Beaucoup de moteurs peuvent délivrer momentanément 500W ou plus pour aider au démarrage ou dans une côte. En outre, gardez toutes vos factures et la documentation du kit. En cas de contrôle, vous devez pouvoir prouver la conformité de votre installation.
Prévoir l’installation et l’entretien
Pour l’installation, évaluez honnêtement vos compétences. Un kit « roue avant » avec une batterie sur porte-bagages est à la portée d’un bon bricoleur. De son côté, un kit « moteur central » nécessite souvent des outils spécifiques. On peut mettre l’accent sur le dévoileur de roue, l’extracteur de boîtier de pédalier et les clés à douilles. Le câblage et le réglage des capteurs sont aussi plus délicats.

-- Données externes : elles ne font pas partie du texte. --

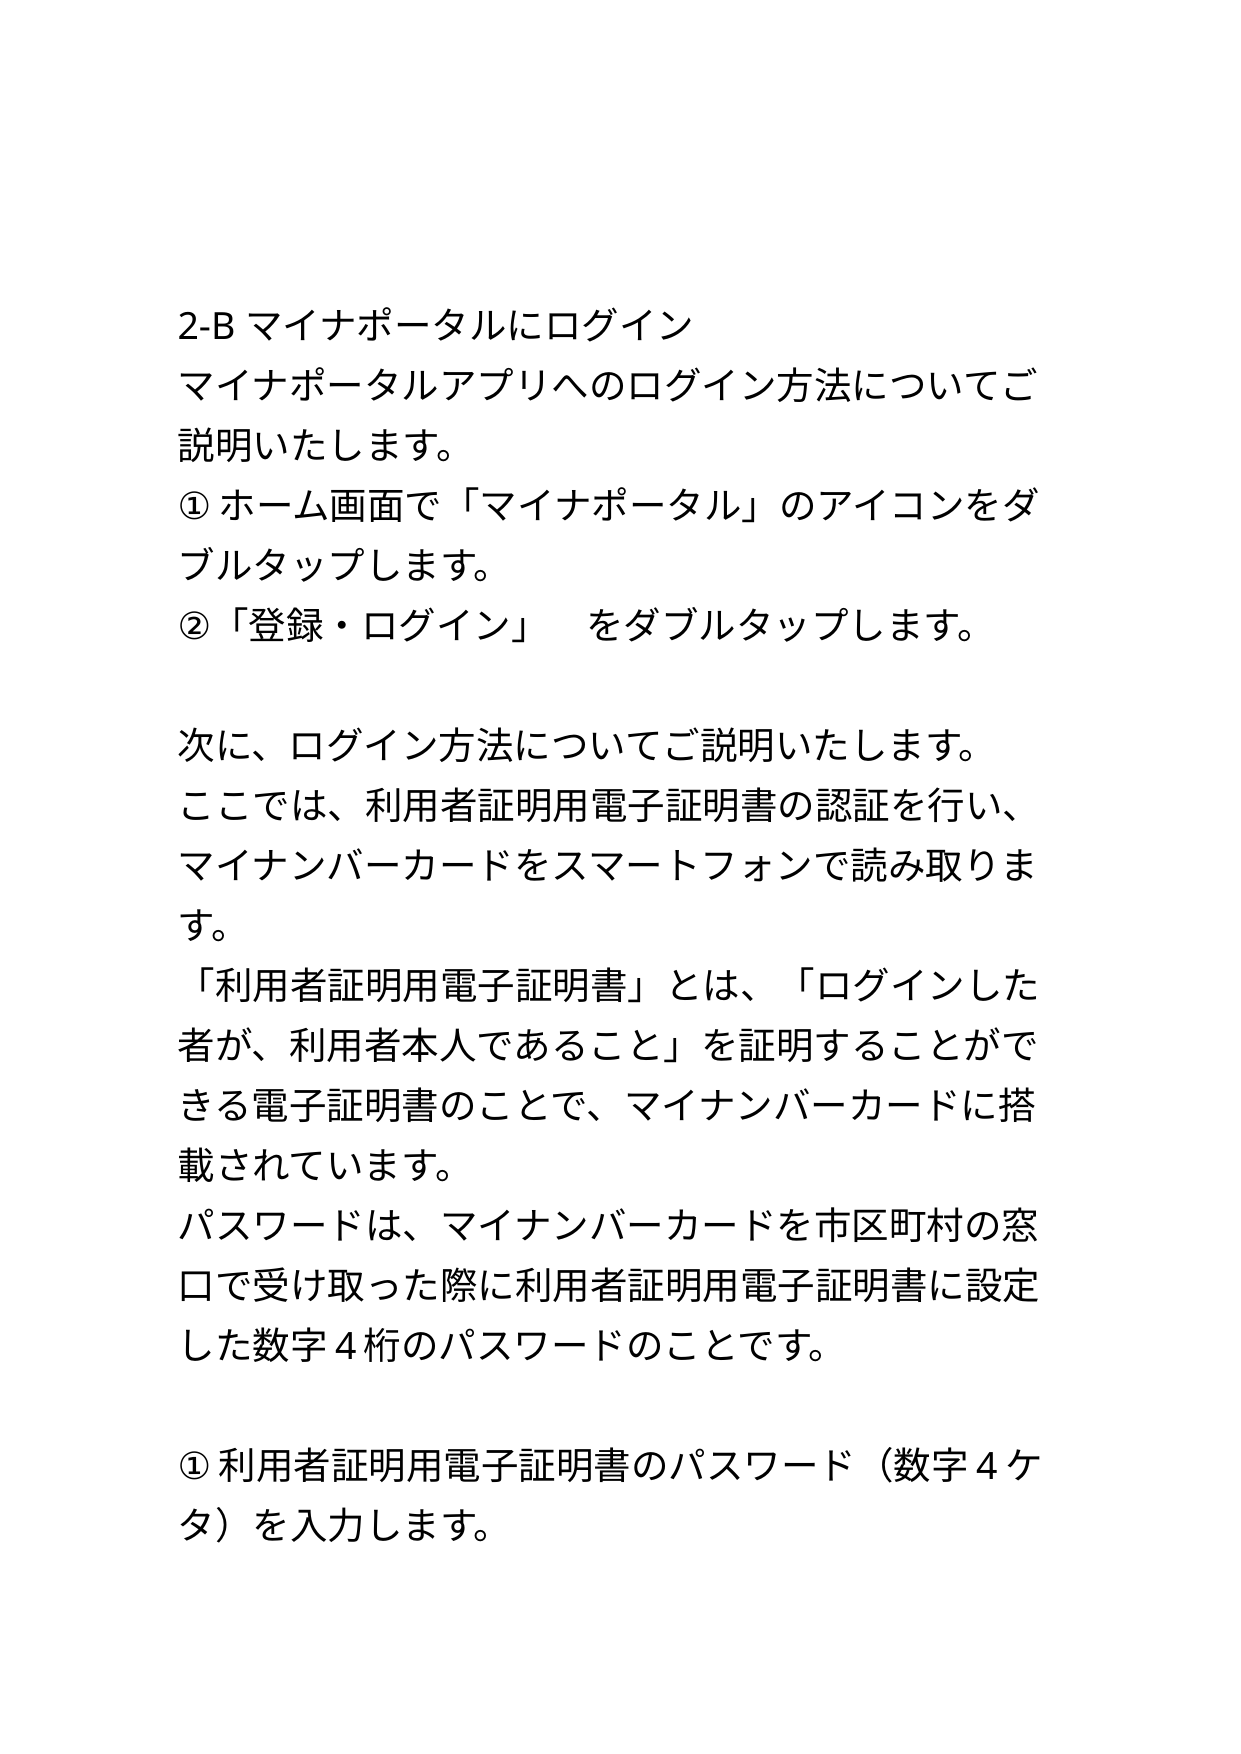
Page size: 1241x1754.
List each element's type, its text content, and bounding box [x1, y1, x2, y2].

text マイナポータルアプリへのログイン方法についてご説明いたします。 [177, 352, 1063, 472]
text ①ホーム画面で「マイナポータル」のアイコンをダブルタップします。 [177, 472, 1063, 592]
text 次に、ログイン方法についてご説明いたします。 [177, 712, 1063, 772]
text ②「登録・ログイン」 をダブルタップします。 [177, 592, 1063, 652]
text ここでは、利用者証明用電子証明書の認証を行い、マイナンバーカードをスマートフォンで読み取ります。 [177, 772, 1063, 952]
text パスワードは、マイナンバーカードを市区町村の窓口で受け取った際に利用者証明用電子証明書に設定した数字4桁のパスワードのことです。 [177, 1192, 1063, 1372]
text 「利用者証明用電子証明書」とは、「ログインした者が、利用者本人であること」を証明することができる電子証明書のことで、マイナンバーカードに搭載されています。 [177, 952, 1063, 1192]
text ①利用者証明用電子証明書のパスワード（数字4ケタ）を入力します。 [177, 1432, 1063, 1552]
text 2-B マイナポータルにログイン [177, 292, 1063, 352]
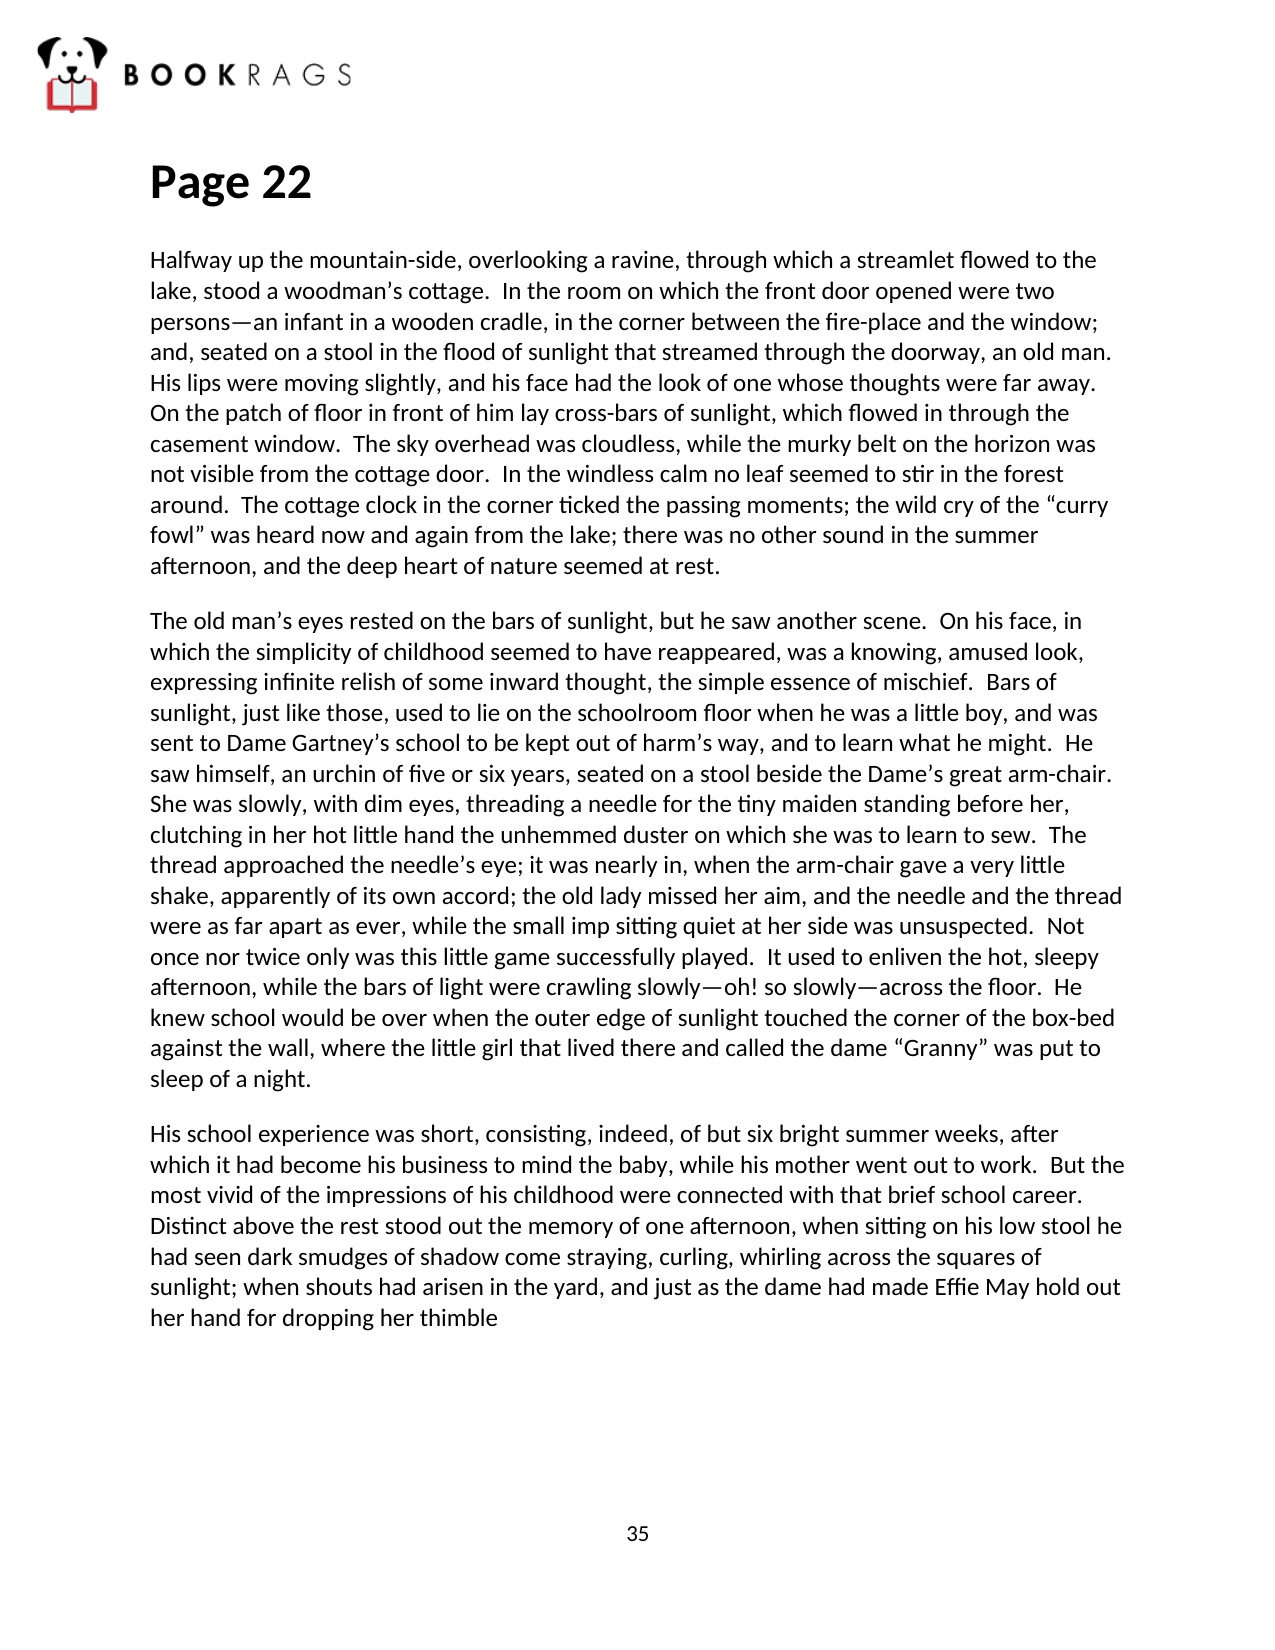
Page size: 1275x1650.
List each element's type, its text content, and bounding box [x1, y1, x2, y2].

Au niveau de l’entretien, il est essentiel d’adopter quelques réflexes simples. Par exemple, n’utilisez jamais un nettoyeur haute pression. Un chiffon humide pour la batterie et le contrôleur suffit. Gardez les connecteurs propres et secs. Enfin, ne laissez jamais la batterie se décharger complètement. Si vous ne roulez pas l’hiver, stockez-la chargée à environ 60-70%.